### What the task requires
Which lines hold the word "round"? Copy each of them from the material.
___ Given entries ___
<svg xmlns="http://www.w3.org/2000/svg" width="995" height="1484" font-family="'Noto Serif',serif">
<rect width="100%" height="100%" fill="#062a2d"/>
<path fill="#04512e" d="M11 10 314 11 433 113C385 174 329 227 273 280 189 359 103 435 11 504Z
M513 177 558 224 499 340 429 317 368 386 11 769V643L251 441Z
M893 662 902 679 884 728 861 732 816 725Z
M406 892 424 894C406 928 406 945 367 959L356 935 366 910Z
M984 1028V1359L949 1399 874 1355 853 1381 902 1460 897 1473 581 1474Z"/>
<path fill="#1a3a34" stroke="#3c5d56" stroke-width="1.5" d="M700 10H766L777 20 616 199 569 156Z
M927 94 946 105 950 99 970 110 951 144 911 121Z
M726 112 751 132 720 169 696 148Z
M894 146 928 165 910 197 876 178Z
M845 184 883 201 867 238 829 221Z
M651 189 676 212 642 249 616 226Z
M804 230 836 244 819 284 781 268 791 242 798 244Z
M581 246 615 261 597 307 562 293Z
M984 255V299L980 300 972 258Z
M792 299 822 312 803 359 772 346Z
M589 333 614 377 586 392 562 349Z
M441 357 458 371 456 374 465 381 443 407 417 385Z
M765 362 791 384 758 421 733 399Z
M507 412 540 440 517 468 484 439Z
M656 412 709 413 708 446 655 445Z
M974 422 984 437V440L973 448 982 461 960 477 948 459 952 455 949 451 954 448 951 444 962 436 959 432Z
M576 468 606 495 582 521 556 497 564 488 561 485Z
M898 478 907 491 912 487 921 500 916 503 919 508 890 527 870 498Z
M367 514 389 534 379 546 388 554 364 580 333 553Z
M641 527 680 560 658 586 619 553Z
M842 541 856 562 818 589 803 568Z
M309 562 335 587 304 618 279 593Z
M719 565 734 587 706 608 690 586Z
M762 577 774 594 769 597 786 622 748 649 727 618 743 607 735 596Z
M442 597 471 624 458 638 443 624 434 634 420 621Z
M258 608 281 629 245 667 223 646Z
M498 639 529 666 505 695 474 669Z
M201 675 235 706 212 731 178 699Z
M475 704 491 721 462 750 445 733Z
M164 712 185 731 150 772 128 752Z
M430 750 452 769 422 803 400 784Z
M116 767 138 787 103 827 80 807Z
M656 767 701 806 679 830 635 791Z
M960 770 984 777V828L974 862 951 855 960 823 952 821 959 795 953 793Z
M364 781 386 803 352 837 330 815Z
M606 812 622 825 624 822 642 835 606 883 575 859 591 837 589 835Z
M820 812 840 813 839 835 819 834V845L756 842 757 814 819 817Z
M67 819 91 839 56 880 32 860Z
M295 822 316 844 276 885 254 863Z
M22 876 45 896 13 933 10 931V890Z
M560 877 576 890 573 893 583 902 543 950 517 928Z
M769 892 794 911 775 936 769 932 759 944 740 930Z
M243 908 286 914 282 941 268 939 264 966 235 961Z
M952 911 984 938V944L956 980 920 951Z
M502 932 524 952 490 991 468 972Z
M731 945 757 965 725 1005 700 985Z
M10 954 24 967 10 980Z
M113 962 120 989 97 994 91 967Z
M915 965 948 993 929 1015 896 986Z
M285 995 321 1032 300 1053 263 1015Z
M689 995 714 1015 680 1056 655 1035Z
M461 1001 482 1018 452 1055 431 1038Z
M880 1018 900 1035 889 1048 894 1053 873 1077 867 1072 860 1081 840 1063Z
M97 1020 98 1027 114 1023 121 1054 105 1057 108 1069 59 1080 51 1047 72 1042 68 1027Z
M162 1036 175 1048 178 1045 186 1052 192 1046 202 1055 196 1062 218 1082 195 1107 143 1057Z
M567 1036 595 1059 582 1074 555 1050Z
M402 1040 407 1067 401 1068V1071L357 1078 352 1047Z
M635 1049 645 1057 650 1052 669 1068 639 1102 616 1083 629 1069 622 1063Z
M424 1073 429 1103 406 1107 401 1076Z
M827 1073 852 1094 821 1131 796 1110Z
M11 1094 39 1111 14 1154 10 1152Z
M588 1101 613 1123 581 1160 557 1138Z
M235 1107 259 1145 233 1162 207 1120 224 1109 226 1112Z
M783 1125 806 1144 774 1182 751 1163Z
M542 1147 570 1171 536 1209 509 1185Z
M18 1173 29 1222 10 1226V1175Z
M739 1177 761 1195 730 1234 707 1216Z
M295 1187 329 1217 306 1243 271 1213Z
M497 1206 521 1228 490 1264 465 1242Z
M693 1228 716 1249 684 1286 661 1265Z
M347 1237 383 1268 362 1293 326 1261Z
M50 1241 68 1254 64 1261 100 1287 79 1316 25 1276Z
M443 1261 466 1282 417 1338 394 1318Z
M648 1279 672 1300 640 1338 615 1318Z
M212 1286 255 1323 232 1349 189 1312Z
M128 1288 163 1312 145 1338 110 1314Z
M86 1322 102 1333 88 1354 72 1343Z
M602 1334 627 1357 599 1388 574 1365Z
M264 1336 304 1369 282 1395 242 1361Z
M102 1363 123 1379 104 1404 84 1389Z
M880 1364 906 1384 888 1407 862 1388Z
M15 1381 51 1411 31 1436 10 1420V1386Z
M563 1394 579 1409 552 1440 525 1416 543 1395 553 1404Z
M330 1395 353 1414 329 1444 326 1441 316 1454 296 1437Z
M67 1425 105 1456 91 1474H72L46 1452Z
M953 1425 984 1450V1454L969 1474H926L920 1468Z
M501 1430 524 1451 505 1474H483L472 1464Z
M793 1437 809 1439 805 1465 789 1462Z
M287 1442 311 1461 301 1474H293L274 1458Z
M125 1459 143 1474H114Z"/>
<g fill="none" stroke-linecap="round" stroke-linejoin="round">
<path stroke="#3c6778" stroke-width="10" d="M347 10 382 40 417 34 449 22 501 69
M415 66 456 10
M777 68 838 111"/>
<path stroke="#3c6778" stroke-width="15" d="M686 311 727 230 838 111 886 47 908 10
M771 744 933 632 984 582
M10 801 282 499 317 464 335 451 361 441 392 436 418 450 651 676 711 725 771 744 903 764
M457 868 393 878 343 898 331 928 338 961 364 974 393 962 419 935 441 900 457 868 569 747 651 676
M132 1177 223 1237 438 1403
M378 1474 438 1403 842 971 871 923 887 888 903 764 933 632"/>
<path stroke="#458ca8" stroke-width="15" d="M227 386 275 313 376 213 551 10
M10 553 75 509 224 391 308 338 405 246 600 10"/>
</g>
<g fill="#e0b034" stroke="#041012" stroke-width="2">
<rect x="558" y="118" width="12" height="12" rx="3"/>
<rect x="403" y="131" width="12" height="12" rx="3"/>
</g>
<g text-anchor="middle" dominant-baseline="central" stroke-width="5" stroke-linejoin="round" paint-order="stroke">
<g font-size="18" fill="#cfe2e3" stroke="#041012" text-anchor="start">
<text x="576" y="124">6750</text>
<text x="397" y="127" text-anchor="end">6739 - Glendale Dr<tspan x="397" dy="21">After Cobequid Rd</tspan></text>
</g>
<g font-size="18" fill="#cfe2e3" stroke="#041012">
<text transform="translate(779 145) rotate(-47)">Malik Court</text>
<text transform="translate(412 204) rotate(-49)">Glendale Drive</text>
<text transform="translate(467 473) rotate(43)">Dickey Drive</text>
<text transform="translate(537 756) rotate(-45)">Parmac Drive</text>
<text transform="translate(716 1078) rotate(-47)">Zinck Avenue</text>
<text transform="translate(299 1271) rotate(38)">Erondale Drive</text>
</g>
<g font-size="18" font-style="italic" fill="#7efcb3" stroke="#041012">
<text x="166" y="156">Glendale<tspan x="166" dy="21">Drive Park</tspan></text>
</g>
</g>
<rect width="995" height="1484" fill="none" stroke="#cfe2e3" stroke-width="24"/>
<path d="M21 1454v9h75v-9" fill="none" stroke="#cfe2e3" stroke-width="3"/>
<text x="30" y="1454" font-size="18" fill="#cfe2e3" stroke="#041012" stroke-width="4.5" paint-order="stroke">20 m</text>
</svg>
___
___ Given entries ___
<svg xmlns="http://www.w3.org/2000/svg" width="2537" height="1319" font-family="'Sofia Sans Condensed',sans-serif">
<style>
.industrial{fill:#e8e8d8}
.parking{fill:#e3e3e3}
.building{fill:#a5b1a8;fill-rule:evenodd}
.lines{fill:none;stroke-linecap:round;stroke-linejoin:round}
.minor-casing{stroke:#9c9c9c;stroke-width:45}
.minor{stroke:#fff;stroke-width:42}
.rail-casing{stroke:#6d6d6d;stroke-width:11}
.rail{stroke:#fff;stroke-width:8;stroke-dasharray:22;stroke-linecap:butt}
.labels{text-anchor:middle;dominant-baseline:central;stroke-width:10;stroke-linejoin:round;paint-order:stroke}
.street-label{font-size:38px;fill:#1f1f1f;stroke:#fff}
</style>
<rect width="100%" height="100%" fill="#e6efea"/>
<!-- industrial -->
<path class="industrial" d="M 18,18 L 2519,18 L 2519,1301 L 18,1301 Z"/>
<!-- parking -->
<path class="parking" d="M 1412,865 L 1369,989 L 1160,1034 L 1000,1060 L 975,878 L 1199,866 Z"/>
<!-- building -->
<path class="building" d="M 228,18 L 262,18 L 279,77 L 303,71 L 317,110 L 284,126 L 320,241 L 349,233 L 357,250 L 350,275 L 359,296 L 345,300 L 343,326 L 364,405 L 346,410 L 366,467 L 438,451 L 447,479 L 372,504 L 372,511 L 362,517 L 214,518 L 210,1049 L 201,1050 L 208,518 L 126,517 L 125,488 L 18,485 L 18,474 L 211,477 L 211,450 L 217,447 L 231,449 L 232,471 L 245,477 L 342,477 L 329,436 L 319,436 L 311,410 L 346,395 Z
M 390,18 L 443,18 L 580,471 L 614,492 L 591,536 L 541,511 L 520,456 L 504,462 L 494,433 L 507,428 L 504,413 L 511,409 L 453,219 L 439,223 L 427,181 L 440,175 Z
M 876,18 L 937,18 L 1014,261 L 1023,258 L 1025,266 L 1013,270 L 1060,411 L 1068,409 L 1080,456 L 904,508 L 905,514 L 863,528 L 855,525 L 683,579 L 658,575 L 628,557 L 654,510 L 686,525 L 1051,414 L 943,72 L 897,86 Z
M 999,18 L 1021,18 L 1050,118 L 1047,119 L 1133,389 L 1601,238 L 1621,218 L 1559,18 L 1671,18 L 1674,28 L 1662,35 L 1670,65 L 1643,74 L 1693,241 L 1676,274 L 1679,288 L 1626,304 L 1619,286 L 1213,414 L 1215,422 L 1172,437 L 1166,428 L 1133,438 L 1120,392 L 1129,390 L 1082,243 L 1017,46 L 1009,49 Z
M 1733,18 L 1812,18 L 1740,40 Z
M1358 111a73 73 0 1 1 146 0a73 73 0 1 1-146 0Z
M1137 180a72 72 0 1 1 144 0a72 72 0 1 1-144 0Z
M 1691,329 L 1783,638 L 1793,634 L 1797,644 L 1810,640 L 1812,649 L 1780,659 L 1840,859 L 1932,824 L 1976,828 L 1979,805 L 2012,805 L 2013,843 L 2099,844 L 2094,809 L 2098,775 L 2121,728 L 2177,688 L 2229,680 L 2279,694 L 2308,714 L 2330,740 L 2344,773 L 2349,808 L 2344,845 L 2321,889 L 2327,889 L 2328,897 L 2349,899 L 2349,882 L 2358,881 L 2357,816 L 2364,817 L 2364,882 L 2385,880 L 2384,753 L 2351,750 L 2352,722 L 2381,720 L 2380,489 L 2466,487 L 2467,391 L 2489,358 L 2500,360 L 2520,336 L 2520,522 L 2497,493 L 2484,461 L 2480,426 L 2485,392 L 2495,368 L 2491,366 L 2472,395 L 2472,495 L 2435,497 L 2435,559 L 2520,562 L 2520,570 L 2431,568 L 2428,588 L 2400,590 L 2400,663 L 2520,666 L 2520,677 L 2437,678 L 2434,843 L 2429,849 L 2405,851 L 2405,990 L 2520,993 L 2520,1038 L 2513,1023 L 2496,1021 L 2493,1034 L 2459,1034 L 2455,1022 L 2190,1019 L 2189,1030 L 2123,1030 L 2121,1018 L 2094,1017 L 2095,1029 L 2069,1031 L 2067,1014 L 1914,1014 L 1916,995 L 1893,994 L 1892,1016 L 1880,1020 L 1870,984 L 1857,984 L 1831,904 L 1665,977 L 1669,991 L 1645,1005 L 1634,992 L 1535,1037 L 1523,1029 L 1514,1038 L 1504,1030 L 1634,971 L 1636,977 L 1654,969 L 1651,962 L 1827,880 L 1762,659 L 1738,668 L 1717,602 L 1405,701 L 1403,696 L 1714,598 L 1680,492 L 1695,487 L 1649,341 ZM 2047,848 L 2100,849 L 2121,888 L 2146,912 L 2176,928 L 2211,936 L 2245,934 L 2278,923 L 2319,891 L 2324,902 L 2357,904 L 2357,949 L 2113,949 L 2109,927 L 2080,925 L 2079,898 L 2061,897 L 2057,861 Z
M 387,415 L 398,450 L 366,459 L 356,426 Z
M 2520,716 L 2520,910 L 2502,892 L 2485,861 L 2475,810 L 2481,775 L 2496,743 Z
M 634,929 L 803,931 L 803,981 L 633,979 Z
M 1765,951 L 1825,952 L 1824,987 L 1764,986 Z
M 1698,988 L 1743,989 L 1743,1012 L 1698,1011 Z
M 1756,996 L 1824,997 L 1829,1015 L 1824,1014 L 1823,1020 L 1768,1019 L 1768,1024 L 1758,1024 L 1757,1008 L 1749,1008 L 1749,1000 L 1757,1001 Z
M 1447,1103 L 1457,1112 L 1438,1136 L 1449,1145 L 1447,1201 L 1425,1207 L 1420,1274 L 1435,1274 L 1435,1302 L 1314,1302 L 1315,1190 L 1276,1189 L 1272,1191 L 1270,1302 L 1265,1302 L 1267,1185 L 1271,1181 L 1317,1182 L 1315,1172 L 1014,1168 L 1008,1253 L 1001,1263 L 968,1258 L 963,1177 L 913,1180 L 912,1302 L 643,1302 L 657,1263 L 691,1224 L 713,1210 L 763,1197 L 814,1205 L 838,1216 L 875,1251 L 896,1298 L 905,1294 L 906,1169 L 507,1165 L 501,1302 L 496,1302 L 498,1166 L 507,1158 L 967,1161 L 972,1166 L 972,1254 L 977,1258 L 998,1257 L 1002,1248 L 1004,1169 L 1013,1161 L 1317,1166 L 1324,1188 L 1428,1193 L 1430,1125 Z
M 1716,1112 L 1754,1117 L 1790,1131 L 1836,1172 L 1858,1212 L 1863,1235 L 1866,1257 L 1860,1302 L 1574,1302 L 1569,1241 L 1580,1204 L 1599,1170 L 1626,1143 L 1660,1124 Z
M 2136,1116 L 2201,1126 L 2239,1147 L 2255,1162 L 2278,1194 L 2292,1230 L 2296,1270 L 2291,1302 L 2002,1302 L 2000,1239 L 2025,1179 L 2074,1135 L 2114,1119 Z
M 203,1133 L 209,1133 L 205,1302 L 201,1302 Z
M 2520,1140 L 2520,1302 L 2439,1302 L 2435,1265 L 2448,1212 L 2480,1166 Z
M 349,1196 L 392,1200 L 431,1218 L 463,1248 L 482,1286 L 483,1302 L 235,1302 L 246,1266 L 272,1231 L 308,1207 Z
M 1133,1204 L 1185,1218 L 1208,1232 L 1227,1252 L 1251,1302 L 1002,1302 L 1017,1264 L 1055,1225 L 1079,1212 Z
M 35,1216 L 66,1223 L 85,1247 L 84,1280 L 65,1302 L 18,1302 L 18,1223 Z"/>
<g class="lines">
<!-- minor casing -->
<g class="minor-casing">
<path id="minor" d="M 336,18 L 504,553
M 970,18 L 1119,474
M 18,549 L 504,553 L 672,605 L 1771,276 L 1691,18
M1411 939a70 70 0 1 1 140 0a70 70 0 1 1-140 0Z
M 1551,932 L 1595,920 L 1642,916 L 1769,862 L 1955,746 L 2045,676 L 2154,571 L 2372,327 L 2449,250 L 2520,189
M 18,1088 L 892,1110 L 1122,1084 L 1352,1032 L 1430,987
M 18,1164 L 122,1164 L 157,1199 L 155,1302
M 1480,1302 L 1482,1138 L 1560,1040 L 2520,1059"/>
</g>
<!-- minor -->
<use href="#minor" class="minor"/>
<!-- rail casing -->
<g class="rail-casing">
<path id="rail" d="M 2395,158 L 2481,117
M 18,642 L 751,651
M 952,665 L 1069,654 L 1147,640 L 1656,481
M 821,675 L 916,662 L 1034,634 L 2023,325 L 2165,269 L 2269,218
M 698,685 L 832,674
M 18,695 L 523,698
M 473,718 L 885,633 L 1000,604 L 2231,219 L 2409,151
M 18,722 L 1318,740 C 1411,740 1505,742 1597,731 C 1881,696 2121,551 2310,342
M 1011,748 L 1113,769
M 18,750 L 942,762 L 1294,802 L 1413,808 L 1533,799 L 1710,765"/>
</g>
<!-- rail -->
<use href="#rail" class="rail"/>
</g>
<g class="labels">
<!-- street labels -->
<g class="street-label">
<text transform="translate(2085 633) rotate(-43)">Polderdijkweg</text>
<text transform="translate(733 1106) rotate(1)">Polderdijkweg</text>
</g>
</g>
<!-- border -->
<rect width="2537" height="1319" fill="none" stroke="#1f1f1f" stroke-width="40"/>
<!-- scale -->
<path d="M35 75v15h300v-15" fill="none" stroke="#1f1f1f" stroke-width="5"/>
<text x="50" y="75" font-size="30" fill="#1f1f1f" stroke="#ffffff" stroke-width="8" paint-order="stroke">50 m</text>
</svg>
___
### Completed task
<g fill="none" stroke-linecap="round" stroke-linejoin="round">
<g text-anchor="middle" dominant-baseline="central" stroke-width="5" stroke-linejoin="round" paint-order="stroke">
.lines{fill:none;stroke-linecap:round;stroke-linejoin:round}
.labels{text-anchor:middle;dominant-baseline:central;stroke-width:10;stroke-linejoin:round;paint-order:stroke}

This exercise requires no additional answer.